**Task objective**
Report every line of the records that contains the word "campaña".
□ □ □ □ □
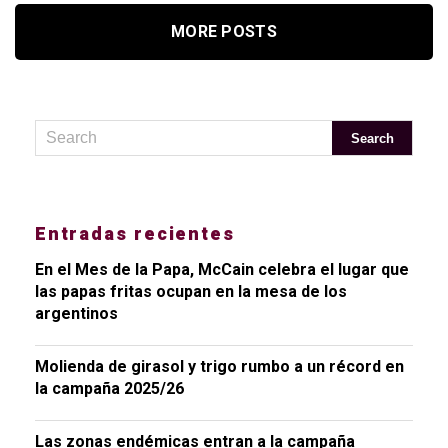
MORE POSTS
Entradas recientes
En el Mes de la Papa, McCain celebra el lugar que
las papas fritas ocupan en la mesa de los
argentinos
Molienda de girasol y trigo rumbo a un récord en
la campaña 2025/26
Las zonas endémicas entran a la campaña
□ □ □ □ □
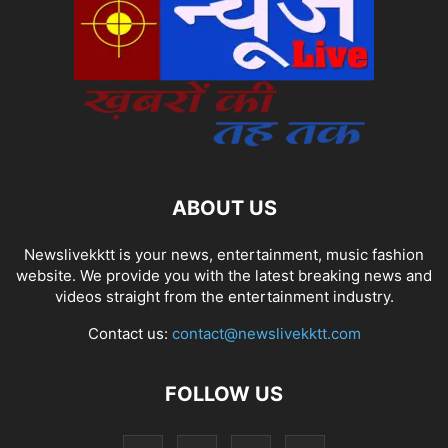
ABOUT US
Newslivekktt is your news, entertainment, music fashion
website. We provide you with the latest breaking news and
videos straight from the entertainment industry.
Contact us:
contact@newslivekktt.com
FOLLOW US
□ □ □ □ □
**Expected answer**
la campaña 2025/26
Las zonas endémicas entran a la campaña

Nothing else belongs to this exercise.